Directory structure on S3.¶

s3://bucketA/
    └── datasets/
        ├── parts_0001/
        │   ├── data-0001.tar
        │   └── data-0002.tar
        └── parts_0002/
            ├── data-0001.tar
            └── data-0002.tar

Directory structure in cache location (/tmp/msc_cache).¶

/tmp/msc_cache/{profile_name}/
    └── datasets/
        ├── parts_0001/
        │   ├── data-0001.tar
        │   └── data-0002.tar
        └── parts_0002/
            ├── data-0001.tar
            └── data-0002.tar

Cache Eviction¶

The cache eviction procedure is a background thread that runs periodically to remove the cached files from the cache directory to ensure the cache size is within the configured limit. Since all profiles share the same cache directory, the cache eviction procedure is synchronized across all profiles.

Note

When running in a multi-process environment, only one process will run the cache eviction procedure at a time (protected by an exclusive filelock).

The cache eviction policy is configured using the eviction_policy key in the cache configuration. By default, the cache eviction policy is set to fifo with a refresh interval of 300 seconds.

Example configuration to override the default cache eviction.¶

cache:
  size: 500G
  location: /path/to/msc_cache
  eviction_policy:
    policy: random
    refresh_interval: 300

Best Practices¶

Configure MSC cache when your workload performs frequent small range-reads on objects. This is particularly common in:

ML Training Workloads: Machine learning training often involves reading large amount of data files and selecting random samples from different parts of the file, resulting in many small range-read operations. By caching the entire object upfront, these expensive network round-trips are eliminated, and subsequent sample reads are served directly from local storage at much higher speeds.
Checkpoint Loading: When loading large model checkpoints (often several GB in size), frameworks like PyTorch may perform multiple small reads to load different parts of the model. Rather than allowing these small reads to hit remote storage repeatedly, it’s much more performant to download the entire checkpoint file using multi-threaded downloads to the cache first, then let PyTorch load from the local cached file.
Random Access Patterns: Any workload that requires random access to different parts of large files frequently will benefit significantly from caching, as the alternative would be numerous individual range requests to remote storage.

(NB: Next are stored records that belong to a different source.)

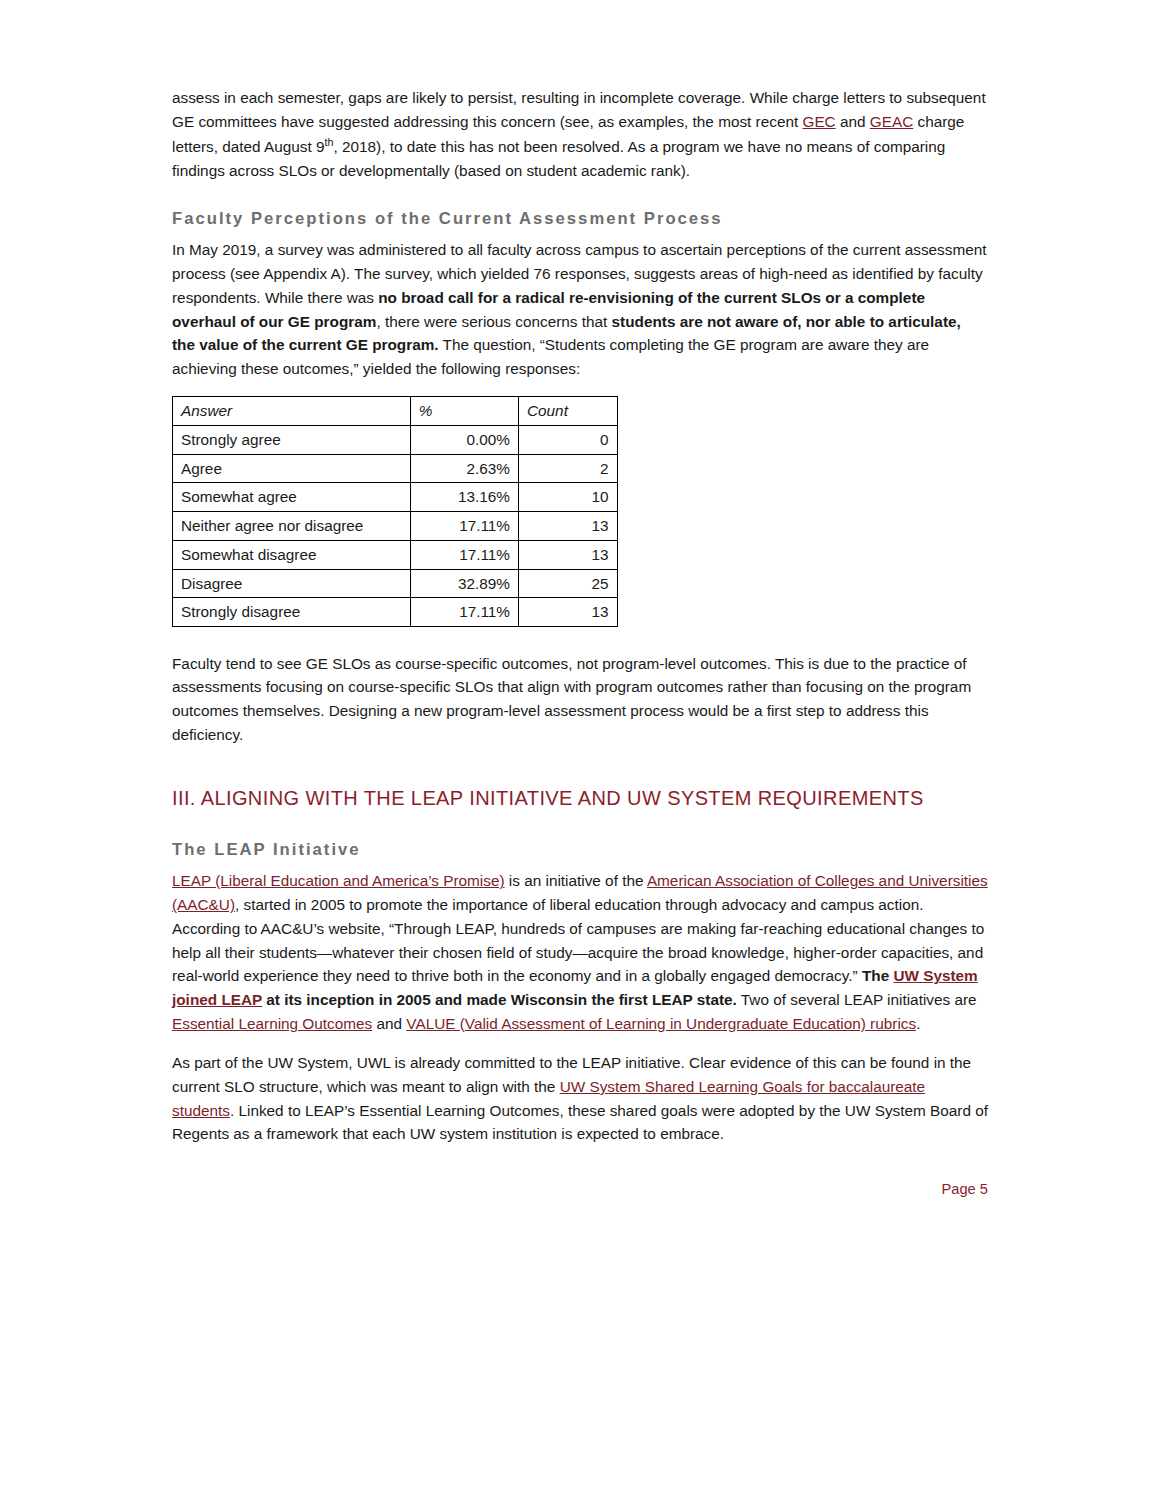assess in each semester, gaps are likely to persist, resulting in incomplete coverage. While charge letters to subsequent GE committees have suggested addressing this concern (see, as examples, the most recent GEC and GEAC charge letters, dated August 9th, 2018), to date this has not been resolved. As a program we have no means of comparing findings across SLOs or developmentally (based on student academic rank).
Faculty Perceptions of the Current Assessment Process
In May 2019, a survey was administered to all faculty across campus to ascertain perceptions of the current assessment process (see Appendix A). The survey, which yielded 76 responses, suggests areas of high-need as identified by faculty respondents. While there was no broad call for a radical re-envisioning of the current SLOs or a complete overhaul of our GE program, there were serious concerns that students are not aware of, nor able to articulate, the value of the current GE program. The question, “Students completing the GE program are aware they are achieving these outcomes,” yielded the following responses:
| Answer | % | Count |
| --- | --- | --- |
| Strongly agree | 0.00% | 0 |
| Agree | 2.63% | 2 |
| Somewhat agree | 13.16% | 10 |
| Neither agree nor disagree | 17.11% | 13 |
| Somewhat disagree | 17.11% | 13 |
| Disagree | 32.89% | 25 |
| Strongly disagree | 17.11% | 13 |
Faculty tend to see GE SLOs as course-specific outcomes, not program-level outcomes. This is due to the practice of assessments focusing on course-specific SLOs that align with program outcomes rather than focusing on the program outcomes themselves. Designing a new program-level assessment process would be a first step to address this deficiency.
III. ALIGNING WITH THE LEAP INITIATIVE AND UW SYSTEM REQUIREMENTS
The LEAP Initiative
LEAP (Liberal Education and America’s Promise) is an initiative of the American Association of Colleges and Universities (AAC&U), started in 2005 to promote the importance of liberal education through advocacy and campus action. According to AAC&U’s website, “Through LEAP, hundreds of campuses are making far-reaching educational changes to help all their students—whatever their chosen field of study—acquire the broad knowledge, higher-order capacities, and real-world experience they need to thrive both in the economy and in a globally engaged democracy.” The UW System joined LEAP at its inception in 2005 and made Wisconsin the first LEAP state. Two of several LEAP initiatives are Essential Learning Outcomes and VALUE (Valid Assessment of Learning in Undergraduate Education) rubrics.
As part of the UW System, UWL is already committed to the LEAP initiative. Clear evidence of this can be found in the current SLO structure, which was meant to align with the UW System Shared Learning Goals for baccalaureate students. Linked to LEAP’s Essential Learning Outcomes, these shared goals were adopted by the UW System Board of Regents as a framework that each UW system institution is expected to embrace.
Page 5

The cache transforms what would be hundreds or thousands of small, high-latency network requests into a single bulk download followed by fast local file system access.

Note

Cache the file if you anticipate reading more than 50% of it, as this threshold ensures that the benefits of local access outweigh the cost of downloading the entire file upfront.

Limitations¶

Inefficient for large files with sparse access: The cache always downloads entire files, making it inefficient for large files when your workload only reads small portions at a time. For such cases, you can disable the read cache for specific files using msc.open(..., disable_read_cache=True).